Question

A sample of bacteria is decaying according to a half-life model. If the sample begins with 900 bacteria, and after 15 minutes there are 270 bacteria, after how many minutes will there be 20 bacteria remaining? When solving this problem, round the value of k to four decimal places and round your final answer to the nearest whole number.

Answer 1

47 minutes

Explanation:

As we have not been given the specific half-life of the bacteria, we can use this half-life formula for the given problem:

Half-life formula

`\boxed{N(t)=N_0e^(kt)}`

where:

• N(t) is the quantity remaining.
• N₀ is the initial quantity.
• t is the time elapsed.
• k is the decay constant.

As the initial quantity of bacteria is 900, substitute N₀ = 900 into the formula:

`N(t)=900e^(kt)`

We are told that after 15 minutes there are 270 bacteria. Therefore, to find the value of k, substitute t = 15 and N(t) = 270 into the equation and solve for k (to 4 decimal places):

`\begin{aligned}270&=900e^(15k)\\\\(270)/(900)&=e^(15k)\\\\0.3&=e^(15k)\\\\\ln(0.3)&=\ln\left(e^(15k)\right)\\\\\ln(0.3)&=15k\ln\left(e\right)\\\\\ln(0.3)&=15k\\\\k&=(1)/(15)\ln(0.3)\\\\k&=-0.0802648536...\\\\k&=-0.0803\; \sf (4\;d.p.)\end{aligned}`

Therefore, the equation that models the given scenario is:

`\large\boxed{N(t)=900e^(-0.0803t)}`

where N(t) is the number of bacteria remaining, and t is the time in minutes.
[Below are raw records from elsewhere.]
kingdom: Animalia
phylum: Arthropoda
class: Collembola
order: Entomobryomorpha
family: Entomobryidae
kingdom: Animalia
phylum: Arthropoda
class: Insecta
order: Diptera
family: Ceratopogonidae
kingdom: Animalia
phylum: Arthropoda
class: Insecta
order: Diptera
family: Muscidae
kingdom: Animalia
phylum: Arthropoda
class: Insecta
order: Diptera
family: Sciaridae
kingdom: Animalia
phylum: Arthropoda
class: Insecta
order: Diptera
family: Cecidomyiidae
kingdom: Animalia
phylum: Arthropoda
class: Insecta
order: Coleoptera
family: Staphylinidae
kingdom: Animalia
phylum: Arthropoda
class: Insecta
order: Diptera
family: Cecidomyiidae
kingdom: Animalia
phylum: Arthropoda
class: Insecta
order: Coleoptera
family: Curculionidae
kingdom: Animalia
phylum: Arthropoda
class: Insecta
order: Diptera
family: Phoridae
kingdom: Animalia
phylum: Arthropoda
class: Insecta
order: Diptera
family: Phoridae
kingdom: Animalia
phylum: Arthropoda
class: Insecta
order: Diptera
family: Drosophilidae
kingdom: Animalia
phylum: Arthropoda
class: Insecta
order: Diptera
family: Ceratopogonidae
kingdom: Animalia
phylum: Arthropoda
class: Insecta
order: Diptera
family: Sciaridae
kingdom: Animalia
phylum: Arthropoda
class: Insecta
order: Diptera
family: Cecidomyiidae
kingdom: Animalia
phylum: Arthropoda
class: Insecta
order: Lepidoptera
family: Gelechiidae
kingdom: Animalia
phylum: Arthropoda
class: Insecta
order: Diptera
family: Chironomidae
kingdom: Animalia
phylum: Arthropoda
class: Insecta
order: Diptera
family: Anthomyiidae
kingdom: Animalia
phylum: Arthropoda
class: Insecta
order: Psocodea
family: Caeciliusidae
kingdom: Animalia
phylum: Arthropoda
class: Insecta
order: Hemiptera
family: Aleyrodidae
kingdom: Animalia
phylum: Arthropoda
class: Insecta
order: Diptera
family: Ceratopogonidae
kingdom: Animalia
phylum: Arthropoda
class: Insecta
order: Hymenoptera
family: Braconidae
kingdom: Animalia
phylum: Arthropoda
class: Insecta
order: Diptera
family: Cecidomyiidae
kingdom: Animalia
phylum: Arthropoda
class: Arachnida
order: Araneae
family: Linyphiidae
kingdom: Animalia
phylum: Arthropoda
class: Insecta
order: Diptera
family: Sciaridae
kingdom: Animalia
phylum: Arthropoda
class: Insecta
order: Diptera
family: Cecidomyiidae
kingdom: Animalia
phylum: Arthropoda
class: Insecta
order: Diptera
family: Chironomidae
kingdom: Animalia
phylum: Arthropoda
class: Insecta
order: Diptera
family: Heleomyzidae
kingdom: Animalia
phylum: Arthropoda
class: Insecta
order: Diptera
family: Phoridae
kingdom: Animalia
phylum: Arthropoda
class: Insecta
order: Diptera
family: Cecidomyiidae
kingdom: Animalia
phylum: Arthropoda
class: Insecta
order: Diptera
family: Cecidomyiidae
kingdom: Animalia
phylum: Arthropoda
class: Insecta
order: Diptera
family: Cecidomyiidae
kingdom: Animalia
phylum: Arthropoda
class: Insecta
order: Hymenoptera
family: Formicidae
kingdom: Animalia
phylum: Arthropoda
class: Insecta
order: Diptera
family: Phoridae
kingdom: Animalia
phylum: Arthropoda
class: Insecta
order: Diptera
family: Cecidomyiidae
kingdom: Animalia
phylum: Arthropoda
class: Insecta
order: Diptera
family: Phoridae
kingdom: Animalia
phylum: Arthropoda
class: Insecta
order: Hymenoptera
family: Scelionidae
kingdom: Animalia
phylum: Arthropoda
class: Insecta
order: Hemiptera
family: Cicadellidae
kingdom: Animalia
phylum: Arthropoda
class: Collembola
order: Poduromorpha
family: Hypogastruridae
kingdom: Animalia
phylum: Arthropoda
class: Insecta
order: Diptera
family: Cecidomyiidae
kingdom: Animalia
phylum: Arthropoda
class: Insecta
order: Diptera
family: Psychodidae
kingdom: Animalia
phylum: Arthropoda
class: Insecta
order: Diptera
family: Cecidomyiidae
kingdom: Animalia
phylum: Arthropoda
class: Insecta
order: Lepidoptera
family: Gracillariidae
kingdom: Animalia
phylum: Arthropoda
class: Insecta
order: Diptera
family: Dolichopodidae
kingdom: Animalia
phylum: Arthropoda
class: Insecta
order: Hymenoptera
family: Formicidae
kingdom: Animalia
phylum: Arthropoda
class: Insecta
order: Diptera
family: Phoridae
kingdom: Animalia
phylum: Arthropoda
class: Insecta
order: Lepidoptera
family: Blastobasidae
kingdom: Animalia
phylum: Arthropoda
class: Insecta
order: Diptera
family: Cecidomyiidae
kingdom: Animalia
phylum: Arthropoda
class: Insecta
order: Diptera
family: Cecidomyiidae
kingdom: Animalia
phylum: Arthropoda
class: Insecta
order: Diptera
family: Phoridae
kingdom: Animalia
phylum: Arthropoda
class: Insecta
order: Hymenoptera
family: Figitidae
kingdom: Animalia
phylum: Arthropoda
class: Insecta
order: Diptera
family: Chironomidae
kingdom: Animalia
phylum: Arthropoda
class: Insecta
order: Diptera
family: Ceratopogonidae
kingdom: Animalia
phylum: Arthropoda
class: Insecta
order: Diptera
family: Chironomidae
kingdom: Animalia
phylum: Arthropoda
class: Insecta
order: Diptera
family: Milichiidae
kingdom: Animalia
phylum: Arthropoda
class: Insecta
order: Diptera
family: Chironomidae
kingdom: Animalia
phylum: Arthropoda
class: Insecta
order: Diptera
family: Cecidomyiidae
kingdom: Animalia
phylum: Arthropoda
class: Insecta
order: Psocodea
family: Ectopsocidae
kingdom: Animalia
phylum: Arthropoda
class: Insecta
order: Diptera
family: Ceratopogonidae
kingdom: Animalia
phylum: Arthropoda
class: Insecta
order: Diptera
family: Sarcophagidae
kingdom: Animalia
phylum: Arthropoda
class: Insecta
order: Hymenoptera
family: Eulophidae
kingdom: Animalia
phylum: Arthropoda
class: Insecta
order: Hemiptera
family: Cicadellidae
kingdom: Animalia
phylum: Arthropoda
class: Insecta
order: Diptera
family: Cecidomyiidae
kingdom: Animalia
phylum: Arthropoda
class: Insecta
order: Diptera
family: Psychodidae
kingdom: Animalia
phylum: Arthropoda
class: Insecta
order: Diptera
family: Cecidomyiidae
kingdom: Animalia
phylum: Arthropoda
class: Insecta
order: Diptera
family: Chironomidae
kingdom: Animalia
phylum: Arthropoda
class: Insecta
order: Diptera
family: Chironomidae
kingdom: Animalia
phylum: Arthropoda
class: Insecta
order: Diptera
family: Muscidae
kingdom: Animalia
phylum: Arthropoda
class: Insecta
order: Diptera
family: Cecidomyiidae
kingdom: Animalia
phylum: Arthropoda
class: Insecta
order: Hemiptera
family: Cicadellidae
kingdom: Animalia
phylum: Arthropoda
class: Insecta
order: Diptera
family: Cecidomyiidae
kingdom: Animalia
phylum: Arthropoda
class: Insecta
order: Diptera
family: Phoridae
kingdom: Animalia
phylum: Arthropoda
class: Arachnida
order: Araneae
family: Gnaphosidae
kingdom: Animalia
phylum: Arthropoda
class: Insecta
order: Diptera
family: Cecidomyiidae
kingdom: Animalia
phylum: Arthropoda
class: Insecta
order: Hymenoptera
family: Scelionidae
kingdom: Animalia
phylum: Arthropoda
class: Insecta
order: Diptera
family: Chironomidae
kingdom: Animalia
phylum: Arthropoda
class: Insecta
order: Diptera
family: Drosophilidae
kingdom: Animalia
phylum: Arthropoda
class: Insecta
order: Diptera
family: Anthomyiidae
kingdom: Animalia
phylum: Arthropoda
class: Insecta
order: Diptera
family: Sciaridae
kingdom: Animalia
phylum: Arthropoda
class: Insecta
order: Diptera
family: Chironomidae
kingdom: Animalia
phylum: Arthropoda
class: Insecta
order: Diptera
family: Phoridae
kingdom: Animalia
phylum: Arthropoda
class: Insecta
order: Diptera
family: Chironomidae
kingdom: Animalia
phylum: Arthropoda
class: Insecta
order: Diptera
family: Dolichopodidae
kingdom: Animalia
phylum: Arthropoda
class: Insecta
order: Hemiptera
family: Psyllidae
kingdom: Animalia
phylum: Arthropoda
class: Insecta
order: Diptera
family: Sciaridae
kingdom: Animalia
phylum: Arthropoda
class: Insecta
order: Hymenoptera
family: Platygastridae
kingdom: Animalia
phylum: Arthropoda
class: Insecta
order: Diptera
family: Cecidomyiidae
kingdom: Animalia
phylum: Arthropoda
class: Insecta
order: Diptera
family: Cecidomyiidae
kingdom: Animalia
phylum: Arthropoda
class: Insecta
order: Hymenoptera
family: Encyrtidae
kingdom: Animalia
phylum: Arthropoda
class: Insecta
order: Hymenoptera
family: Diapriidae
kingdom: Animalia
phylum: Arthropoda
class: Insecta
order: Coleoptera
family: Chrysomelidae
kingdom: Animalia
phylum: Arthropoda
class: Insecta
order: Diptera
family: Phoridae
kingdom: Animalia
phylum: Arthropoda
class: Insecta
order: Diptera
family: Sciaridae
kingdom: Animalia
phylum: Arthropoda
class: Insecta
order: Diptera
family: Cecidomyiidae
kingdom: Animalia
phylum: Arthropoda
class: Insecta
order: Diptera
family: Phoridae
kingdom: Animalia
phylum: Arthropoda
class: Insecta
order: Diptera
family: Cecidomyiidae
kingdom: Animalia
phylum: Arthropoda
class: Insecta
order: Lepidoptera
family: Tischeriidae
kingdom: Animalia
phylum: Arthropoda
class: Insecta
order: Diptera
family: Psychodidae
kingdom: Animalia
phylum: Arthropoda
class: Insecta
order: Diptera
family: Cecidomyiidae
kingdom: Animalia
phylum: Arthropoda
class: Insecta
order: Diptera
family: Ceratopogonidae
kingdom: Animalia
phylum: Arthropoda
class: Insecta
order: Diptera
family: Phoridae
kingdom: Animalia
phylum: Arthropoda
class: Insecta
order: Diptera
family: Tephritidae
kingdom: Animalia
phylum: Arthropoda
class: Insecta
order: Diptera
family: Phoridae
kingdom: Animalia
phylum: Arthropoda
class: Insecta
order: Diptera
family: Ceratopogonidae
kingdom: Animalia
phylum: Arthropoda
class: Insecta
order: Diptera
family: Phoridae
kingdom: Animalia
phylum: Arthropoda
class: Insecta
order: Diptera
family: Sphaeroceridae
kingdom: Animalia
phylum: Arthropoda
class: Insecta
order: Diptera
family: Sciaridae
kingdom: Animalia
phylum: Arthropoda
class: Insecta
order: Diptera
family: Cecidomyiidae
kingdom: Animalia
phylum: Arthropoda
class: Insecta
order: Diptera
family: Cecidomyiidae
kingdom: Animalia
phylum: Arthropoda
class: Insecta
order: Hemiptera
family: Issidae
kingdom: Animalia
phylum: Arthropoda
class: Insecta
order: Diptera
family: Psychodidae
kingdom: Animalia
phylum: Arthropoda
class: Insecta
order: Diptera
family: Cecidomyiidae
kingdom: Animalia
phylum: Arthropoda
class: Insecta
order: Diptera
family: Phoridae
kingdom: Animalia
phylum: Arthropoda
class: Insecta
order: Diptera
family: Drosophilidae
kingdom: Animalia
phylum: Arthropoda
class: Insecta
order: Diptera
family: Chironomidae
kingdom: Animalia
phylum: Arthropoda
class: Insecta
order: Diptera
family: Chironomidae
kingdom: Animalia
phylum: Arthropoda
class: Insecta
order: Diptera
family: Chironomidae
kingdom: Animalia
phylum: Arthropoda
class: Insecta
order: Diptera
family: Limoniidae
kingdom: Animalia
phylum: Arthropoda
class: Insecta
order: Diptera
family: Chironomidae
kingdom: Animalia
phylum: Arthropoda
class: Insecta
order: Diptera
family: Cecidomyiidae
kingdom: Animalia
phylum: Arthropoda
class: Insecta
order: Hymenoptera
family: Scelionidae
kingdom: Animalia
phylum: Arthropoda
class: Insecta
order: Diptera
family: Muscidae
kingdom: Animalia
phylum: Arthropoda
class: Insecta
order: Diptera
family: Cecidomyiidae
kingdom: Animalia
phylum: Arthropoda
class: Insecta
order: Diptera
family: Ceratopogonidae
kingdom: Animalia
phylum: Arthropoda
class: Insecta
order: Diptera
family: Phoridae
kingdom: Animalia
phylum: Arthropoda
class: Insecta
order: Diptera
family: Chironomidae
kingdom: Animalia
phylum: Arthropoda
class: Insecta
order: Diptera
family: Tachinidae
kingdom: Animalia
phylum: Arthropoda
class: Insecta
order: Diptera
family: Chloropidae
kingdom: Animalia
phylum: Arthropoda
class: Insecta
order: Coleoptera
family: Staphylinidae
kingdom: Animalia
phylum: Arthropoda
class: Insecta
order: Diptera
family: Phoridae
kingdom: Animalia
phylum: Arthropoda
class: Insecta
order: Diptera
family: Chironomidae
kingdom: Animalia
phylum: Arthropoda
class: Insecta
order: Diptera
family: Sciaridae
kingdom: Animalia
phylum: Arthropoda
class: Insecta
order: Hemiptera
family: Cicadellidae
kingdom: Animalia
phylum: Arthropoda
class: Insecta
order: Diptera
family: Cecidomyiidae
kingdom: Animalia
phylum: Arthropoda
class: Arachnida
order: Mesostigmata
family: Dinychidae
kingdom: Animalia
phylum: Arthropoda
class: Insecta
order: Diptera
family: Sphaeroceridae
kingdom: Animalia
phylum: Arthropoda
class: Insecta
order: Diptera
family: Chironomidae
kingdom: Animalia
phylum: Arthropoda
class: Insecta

To calculate after how many minutes there will be 20 bacteria remaining, substitute N(t) = 20 into the equation and solve for t:

`\begin{aligned}20&=900e^(-0.0803t)\\\\(20)/(900)&=e^(-0.0803t)\\\\(1)/(45)&=e^(-0.0803t)\\\\\ln\left((1)/(45)\right)&=\ln \left(e^(-0.0803t)\right)\\\\\ln (1)-\ln(45)&=-0.0803t\ln \left(e\right)\\\\-\ln(45)&=-0.0803t\\\\t&=(-\ln(45))/(-0.0803)\\\\t&=47.4055104...\\\\t&=47\; \sf minutes\;(nearest\;whole\;number)\end{aligned}`

Therefore, there will be 20 bacteria remaining after approximately 47 minutes.